U.S. Department of State’s flagship Fulbright Program, which facilitates international exchange between scholars, selected UC Santa Barbara mechanical engineering Professor Megan Valentine to receive a Fulbright Scholar Award on December 22, announced in a press release by UCSB on April 27.
As part of the program, Valentine will research soft material sciences at ESPCI ParisTech, a physics and chemistry college, in the fall of 2015 with ESPCI ParisTech materials science professor Costantino Creton.
Valentine joined the Mechanical Engineering Department in 2008, after earning a Ph.D. in physics at Harvard University and completing a postdoctoral fellowship at Stanford University in the Biological Sciences Department. Valentine’s studies in soft materials research focuses on how forces are generated and transmitted in living materials, and how these forces control cellular outcomes.
Valentine said one goal of her research is to pave the way for women and underrepresented students in science, technology, engineering and mathematics (S.T.E.M.) fields through teaching and outreach.
“The outstanding record of ESPCI ParisTech in the recruitment and retention of women to S.T.E.M. fields was one of the many attractions in selecting it, and France, for my sabbatical,” Valentine said. “I hope to return to UCSB with a better understanding of how the French educational system engages and supports female students, and suggestions for how the U.S. system could be improved.”
Mechanical Engineering Department Chair Francesco Bullo said Valentine’s research makes important strides in addressing problems posed in the medical field.
“Dr. Valentine is an extremely productive and talented researcher,” Bullo said. “Her project, ‘Creating tough, fatigue-resistant materials, inspired by nature,’ leverages her expertise in biological systems and protein engineering while tackling important new problems in materials research, specifically bio-inspired self-healing materials.”
According to Valentine, the materials in her study operate similarly to the technology in bike helmets, which employ a “controlled collapse” of a foamy core to absorb impact energy and protect our skulls.
“My focus is on developing materials that can dissipate energy during loading through the controlled breakage of sacrificial bonds,” Valentine said. “This approach of toughening by weakening is not new … but the work proposed here goes further by incorporating reversible bonding schemes that allow the sacrificial bonds to reform when the load is removed, thus allowing the materials to ‘heal.’”
Valentine said her research builds upon previous studies in producing improved adhesives and drug transportation vehicles, working toward a deeper understanding of the properties of living materials in synthetic systems.
“I am particularly excited about biomedical applications and the development of materials for use in artificial heart valves, vascular grafts and joint repair,” Valentine said.
Bullo said Valentine’s research will also allow for a continuing relationship with ESPCI ParisTech.
“Her selection as a Fulbright awardee recognizes the excellence of her scholarship and her contributions to education and science,” Bullo said. “I am extremely proud of her accomplishments and look forward to the increased interactions with ESPCI ParisTech facilitated by this award.”
First-year mechanical engineering major Ryan Tsukamoto said materials research can be applied to many aspects of science, engineering and biomedical processes.
“I believe that investigation of living materials will provide valuable insight to not only medicine but all fields of science and engineering,” Tsukamoto said. “A better understanding of how living structures interact will definitely enhance medical diagnosis and treatment methods.”
Valentine said collaborating with Creton’s research group will allow her to broaden her expertise in biomaterials and protein
“I will also introduce the Creton group to the novel measurement tools that my group has developed for materials testing, in particular our suite of customized ‘magnetic tweezers’ tools which allow the application of very local forces to soft materials for spatially-resolved materials characterization,” Valentine said. “I also hope that my stay in Paris leads to long-term,
fruitful collaborations between ESPCI and UCSB.”
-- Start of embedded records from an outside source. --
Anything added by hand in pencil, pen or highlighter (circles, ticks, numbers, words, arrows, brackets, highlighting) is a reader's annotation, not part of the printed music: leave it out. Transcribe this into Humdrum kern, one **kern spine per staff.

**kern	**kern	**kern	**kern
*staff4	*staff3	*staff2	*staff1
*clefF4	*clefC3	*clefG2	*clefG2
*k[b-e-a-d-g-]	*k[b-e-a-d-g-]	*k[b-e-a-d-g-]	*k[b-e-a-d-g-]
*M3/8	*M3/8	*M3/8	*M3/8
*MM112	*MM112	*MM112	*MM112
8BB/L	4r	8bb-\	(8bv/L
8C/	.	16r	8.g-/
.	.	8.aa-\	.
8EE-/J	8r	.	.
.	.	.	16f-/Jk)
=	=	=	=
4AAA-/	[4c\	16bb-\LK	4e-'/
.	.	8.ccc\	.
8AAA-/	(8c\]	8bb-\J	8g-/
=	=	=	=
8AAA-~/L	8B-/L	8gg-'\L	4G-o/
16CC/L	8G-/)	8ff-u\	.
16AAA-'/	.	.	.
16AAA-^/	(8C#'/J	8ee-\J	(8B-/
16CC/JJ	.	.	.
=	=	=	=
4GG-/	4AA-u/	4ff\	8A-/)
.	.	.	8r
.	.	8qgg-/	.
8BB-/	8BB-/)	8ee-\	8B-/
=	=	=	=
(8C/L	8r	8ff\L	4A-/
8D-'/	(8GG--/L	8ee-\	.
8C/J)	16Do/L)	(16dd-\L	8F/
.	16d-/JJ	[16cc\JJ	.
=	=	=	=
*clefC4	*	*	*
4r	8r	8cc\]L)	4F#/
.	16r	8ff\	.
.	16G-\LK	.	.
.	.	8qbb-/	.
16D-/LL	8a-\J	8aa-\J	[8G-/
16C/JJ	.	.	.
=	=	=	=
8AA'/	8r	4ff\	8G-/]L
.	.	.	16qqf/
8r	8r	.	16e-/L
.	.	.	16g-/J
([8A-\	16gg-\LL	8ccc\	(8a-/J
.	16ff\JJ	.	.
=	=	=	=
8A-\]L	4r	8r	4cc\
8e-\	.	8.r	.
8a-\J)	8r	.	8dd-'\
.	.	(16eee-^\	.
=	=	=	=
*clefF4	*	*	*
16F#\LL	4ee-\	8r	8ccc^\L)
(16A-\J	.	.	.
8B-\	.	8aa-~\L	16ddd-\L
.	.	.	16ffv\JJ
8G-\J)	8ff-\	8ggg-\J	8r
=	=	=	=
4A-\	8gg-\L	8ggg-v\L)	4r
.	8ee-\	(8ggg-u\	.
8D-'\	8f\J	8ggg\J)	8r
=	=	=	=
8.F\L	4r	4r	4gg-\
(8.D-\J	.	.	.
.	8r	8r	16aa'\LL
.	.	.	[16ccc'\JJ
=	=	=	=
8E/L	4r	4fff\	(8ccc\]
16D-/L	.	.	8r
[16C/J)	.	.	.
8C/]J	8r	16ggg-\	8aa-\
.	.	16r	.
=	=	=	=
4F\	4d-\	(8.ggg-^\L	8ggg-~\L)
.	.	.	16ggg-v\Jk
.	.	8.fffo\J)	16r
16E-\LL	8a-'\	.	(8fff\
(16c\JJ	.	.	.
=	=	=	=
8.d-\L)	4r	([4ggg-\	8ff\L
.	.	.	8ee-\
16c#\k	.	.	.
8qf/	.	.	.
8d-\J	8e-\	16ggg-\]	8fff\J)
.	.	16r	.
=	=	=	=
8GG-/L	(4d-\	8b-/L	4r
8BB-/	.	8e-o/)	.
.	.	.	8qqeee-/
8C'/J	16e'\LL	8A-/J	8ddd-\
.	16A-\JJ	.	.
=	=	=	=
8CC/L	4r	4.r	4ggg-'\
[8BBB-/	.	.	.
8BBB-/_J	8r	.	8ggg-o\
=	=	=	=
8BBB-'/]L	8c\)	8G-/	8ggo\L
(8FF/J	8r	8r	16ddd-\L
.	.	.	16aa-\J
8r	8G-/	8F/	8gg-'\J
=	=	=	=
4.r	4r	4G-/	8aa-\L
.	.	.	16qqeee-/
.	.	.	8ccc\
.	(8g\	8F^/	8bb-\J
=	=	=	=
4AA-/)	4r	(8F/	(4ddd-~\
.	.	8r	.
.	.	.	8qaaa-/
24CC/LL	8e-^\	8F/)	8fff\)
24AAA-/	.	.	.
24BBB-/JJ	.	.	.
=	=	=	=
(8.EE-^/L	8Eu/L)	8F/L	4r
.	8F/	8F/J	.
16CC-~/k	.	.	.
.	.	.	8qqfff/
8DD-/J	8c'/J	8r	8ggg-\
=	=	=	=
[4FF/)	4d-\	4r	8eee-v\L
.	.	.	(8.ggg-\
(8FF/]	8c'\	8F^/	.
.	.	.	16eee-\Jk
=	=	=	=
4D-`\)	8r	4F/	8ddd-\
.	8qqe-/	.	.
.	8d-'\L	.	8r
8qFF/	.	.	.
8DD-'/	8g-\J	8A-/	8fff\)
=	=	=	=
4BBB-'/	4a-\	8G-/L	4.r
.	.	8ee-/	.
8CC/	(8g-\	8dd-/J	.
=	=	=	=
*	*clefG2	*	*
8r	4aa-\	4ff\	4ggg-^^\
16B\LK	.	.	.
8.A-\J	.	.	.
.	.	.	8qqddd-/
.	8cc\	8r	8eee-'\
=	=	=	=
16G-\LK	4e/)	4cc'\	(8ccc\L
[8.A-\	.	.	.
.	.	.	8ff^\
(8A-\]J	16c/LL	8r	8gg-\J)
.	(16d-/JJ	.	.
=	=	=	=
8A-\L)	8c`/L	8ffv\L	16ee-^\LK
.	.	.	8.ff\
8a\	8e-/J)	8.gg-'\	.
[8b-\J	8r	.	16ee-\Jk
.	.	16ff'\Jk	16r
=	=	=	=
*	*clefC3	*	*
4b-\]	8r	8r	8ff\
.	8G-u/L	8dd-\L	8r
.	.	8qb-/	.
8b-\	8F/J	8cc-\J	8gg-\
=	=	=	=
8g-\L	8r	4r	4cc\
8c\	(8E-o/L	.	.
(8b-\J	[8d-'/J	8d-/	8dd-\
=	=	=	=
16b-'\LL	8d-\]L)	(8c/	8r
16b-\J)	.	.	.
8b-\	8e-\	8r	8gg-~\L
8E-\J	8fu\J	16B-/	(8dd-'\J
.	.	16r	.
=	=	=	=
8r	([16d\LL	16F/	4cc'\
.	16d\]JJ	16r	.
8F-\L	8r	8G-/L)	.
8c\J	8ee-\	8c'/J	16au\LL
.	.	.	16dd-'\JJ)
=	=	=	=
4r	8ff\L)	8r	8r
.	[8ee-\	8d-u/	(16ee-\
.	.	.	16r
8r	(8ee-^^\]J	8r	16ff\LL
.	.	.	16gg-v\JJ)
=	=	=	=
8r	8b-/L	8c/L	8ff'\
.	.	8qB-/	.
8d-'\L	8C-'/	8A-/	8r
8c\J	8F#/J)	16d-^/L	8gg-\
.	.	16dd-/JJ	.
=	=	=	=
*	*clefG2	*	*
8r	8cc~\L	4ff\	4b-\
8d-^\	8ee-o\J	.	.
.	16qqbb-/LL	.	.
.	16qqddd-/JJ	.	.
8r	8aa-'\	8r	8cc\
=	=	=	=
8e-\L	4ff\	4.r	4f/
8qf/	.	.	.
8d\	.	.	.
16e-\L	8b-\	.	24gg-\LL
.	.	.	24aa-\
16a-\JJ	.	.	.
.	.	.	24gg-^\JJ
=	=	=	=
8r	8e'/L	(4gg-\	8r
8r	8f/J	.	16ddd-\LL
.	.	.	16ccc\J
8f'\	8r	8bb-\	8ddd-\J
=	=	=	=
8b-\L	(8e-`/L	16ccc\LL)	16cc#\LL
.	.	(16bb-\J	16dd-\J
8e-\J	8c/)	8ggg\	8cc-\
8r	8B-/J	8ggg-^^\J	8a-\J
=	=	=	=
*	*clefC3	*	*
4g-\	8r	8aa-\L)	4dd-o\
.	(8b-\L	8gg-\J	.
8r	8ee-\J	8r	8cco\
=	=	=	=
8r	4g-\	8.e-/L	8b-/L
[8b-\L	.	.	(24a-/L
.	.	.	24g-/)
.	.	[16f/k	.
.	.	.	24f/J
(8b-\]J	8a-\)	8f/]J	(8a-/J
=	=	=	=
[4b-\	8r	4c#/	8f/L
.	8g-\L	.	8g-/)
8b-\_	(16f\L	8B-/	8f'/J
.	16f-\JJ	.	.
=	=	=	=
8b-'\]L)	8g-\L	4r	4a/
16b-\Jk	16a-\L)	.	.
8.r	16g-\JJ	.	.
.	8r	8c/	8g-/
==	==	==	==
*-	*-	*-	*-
A version of this story appeared on page 7 of the Thursday, April 30, 2015 print edition of the Daily Nexus.
[Correction: A version of this story said “Valentine’s studies in soft materials research primarily involve the production of man-made materials”, however Valentine’s studies focus on living systems and the previous is true only for her research with the Fulbright Scholarship. The article also incorrectly stated Valentine received the award on April 27 when she was notified of her selection on December 22. The article has been updated accordingly.]